Chandler tackled the notion held by some followers of Christ that it is acceptable not to act on what the Lord asks of his followers, such as helping the poor, because it is enough to attend church on the weekends and profess faith.

"[It's a notion that] Jesus doesn't demand, he just suggests. It's justification, my faith alone, grace alone and he just suggests stuff. You can not outpreach or over preach 'my faith alone and grace alone,' however King Jesus makes demands. This is a summary of those demands," Chandler explained. "Those demands being, to love your neighbor, specifically those who are most poor and vulnerable as yourselves, and to love the Lord your God with your heart, mind and soul over and above by which you love the world."

The 40-year-old pastor added that when Jesus' words are watered down to appeal to the secular society, it discredits the Savior's will.

"You are never going to make Jesus so cool that everybody thinks he's cool. Once you do that, he is not Christ anymore, he is some figment of your imagination," Chandler contends.

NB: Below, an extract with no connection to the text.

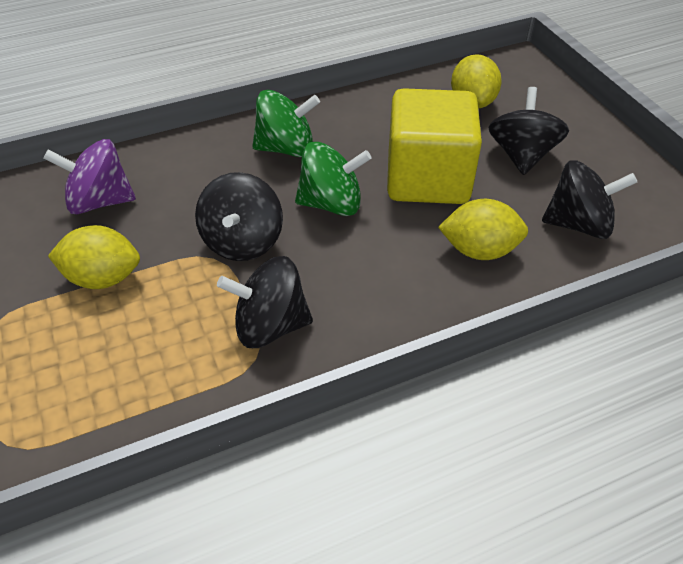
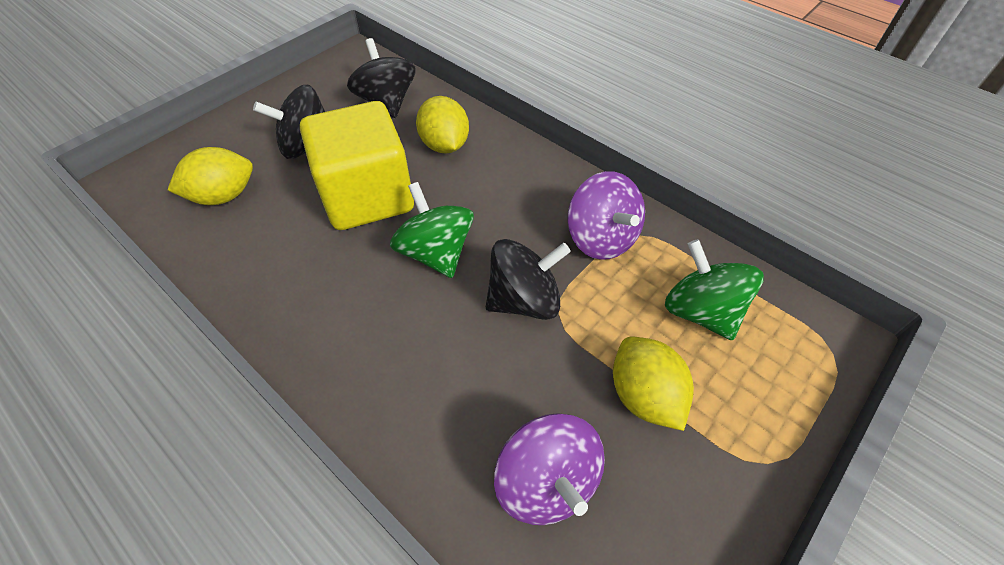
camera: 115 degrees left, 5 degrees up
black spinning top [217,256,313,348] -> purple spinning top [568,171,645,260]
green spinning top [252,90,320,157] -> green spinning top moved to [665,239,764,340]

"Genuine faith that is pure and undefiled before God, the Father, is this: to visit orphans and widows in their affliction and to keep oneself unstained from the world," Chandler continued. "Now, what we are looking at here is what was called in chapter 1, the law of love, the law of liberty. This is what Jesus demands of his followers. Not suggests, Jesus demands of his followers."

Chandler also sent a message to those in his congregation who may have developed the habit of just showing up to church to go through the motions without actually acting on the Lord's will.

"If you are in here today and you don't care about anything I am saying, you don't care what the text says, you have no intention of applying any of this to your life… you have deceived yourself and you are here today by the grace of God for me to lovingly tell you to define yourself correctly," Chandler said. "You can say, 'I got no interest in this.' Fine, but quit calling yourself a Christian because you believe in some historic figure. That is not what we are doing here. We are worshipping a Lord and Savior, not testifying to Theodore Roosevelt or someone like that."